Images are to be left out when the records below are printed word for word.

### Material for this exercise

*****

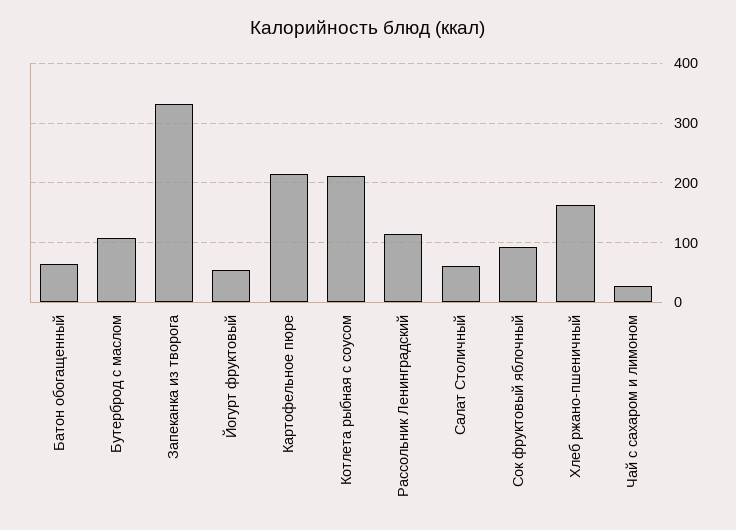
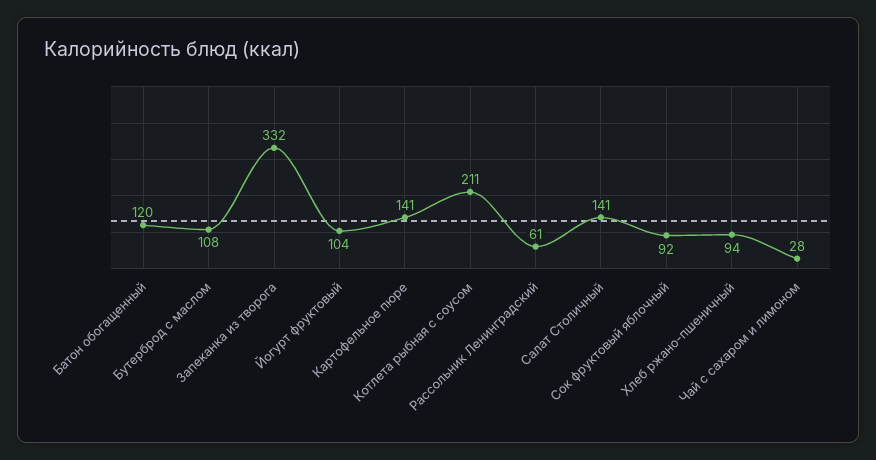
Батон обогащенный: 60 -> 120
Йогурт фруктовый: 60 -> 104
Картофельное пюре: 220 -> 141
Рассольник Ленинградский: 120 -> 61
Салат Столичный: 60 -> 141
Хлеб ржано-пшеничный: 160 -> 94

*****

### Written response
Батон обогащенный: 60 -> 120
Йогурт фруктовый: 60 -> 104
Картофельное пюре: 220 -> 141
Рассольник Ленинградский: 120 -> 61
Салат Столичный: 60 -> 141
Хлеб ржано-пшеничный: 160 -> 94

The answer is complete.